WHAT IS BEING ASKED
Reproduce the lines verbatim, from the line containing "L’essentiel à reteni" to the line containing "県・静岡県・岐阜県・三重県）の製造業を収録。", including both of those lines and nothing else.

SUPPLIED RECORDS

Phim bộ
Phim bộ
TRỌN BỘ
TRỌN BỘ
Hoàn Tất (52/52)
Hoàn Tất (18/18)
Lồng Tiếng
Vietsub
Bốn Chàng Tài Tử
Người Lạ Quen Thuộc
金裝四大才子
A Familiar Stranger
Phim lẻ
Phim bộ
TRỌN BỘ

---

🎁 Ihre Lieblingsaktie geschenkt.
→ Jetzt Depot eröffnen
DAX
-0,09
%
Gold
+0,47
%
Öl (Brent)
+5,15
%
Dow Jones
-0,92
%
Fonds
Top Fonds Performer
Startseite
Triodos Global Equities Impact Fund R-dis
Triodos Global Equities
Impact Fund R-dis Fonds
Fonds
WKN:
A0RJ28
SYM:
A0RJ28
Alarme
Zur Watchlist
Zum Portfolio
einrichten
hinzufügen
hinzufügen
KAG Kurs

==

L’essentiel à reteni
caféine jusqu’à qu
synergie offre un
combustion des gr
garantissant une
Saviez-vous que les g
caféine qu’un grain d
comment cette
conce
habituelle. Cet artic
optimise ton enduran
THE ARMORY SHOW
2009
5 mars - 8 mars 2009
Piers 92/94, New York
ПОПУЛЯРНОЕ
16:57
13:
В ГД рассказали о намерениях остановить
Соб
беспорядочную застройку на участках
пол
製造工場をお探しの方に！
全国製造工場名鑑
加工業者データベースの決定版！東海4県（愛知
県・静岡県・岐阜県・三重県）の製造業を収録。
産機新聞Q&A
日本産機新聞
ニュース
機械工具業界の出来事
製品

OUTPUT OF THE TASK
L’essentiel à reteni
caféine jusqu’à qu
synergie offre un
combustion des gr
garantissant une
Saviez-vous que les g
caféine qu’un grain d
comment cette
conce
habituelle. Cet artic
optimise ton enduran
THE ARMORY SHOW
2009
5 mars - 8 mars 2009
Piers 92/94, New York
ПОПУЛЯРНОЕ
16:57
13:
В ГД рассказали о намерениях остановить
Соб
беспорядочную застройку на участках
пол
製造工場をお探しの方に！
全国製造工場名鑑
加工業者データベースの決定版！東海4県（愛知
県・静岡県・岐阜県・三重県）の製造業を収録。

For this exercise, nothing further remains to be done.